The silence that Kael left behind was heavier than his unconscious body.
The crowd of onlookers, who had gathered for a spectacle of brute force, had just witnessed something else entirely. Something quieter, stranger, and far more unsettling.
They weren't looking at Zane with the awe they'd give a champion, but with the wary respect one gives a snake in the grass.
Zane stepped over Kael's prone form without a second glance.
The thud of the Vanguard's head hitting the cobblestone was already a fading echo in his mind, replaced by the far more pressing matter of the boar sausage he had been promised by his own stomach.
He glanced back at Elara.
She was still standing there, a statue carved from marble and disbelief.
Her entire worldview, built on the sacred calculus of Ranks and Skills, had just been sucker-punched by a boot and a loose rock.
"Are you coming?" Zane asked, his tone casual. "The Guild master won't pay us if we just stand here all night."
His voice broke the spell.
Elara blinked, her gaze snapping from Kael's body to Zane's face.
She saw no triumph there. No arrogance. Just a placid, almost bored, impatience.
That, more than anything, was what terrified her.
He hadn't just beaten a B-ranker; he had treated the entire affair as a trivial, annoying delay.
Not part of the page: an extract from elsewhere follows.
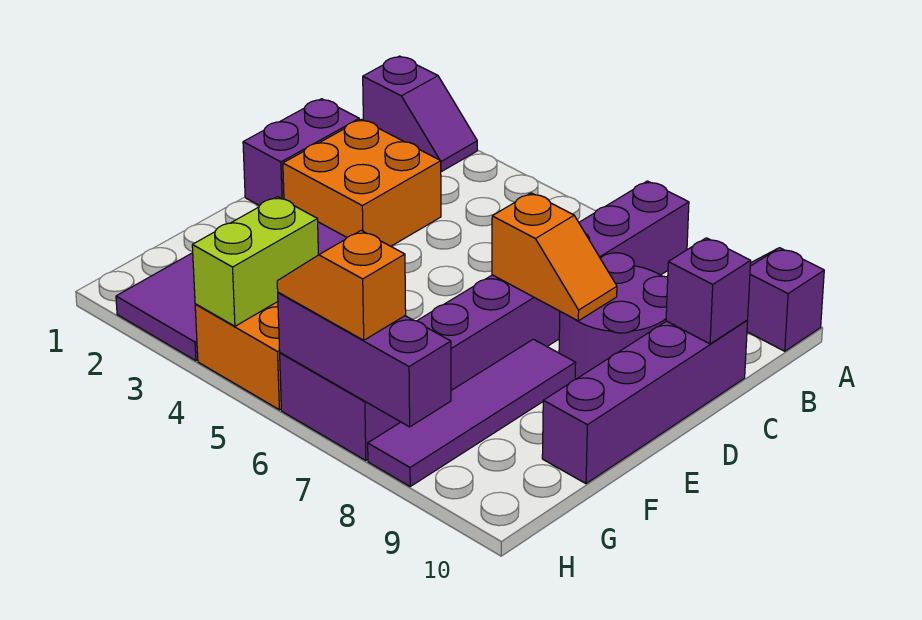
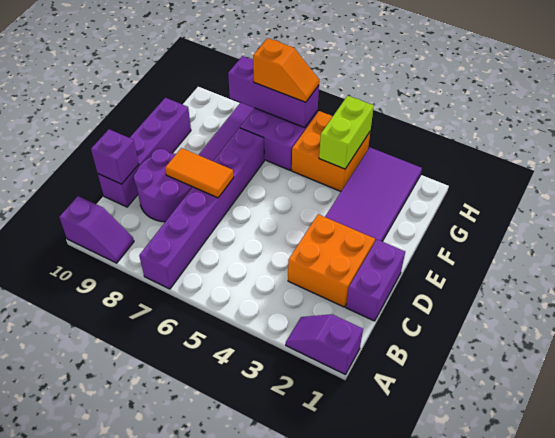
orange slope D7:D8 level 2 top 7 -> orange tile D7:D8 level 2

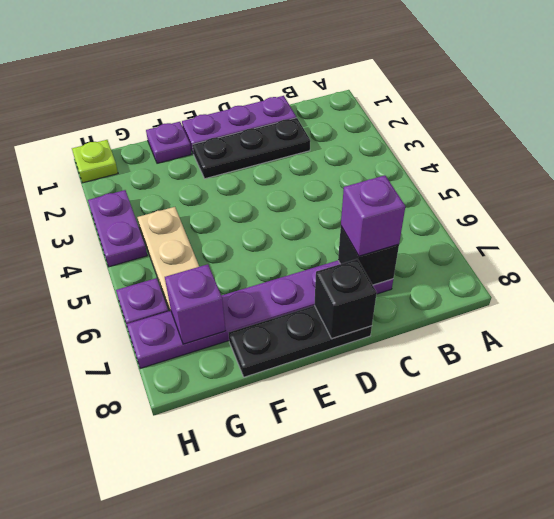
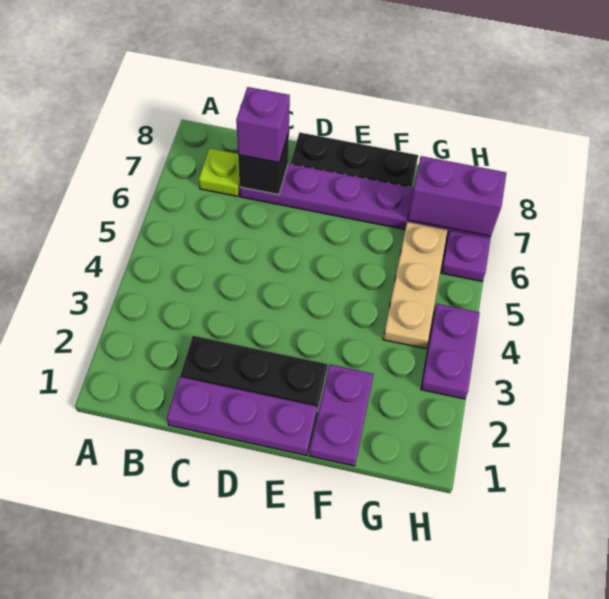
black brick D8 level 2 -> none
purple plate F1 level 1 -> purple plate F1:F2 level 1
purple brick G7 level 2 -> purple brick G7:H7 level 2
lime plate H1 level 1 -> lime plate B7 level 1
She followed him into the Hunter's Guild, her steps stiff.
The inside of the Guild was a cacophony of noise and smells. The air was thick with the scent of spilled ale, sweat, and sawdust.
Hunters of all shapes and sizes were clustered around rough-hewn tables, boasting, arguing, and drowning their sorrows or celebrating their victories.
The news of what had just transpired outside had already spread like wildfire, carried on hushed whispers.
As Zane and Elara walked toward the counter, conversations died, and heads turned.
The Guild master, a grizzled old man named Borin with a prosthetic arm made of dark, polished iron, looked up from his ledger. His one good eye narrowed, first at Elara, then at Zane.
"I heard there was some trouble," Borin grunted, his voice like grinding stones.
"It's been handled," Elara said, her voice clipped.
Borin's eye shifted back to Zane. "Handled it with a rock, I hear. You. F-rank. You got a name?"
"Zane."
"Zane," Borin repeated, chewing on the name. "The Ashen Crypt. Clean clear. No casualties."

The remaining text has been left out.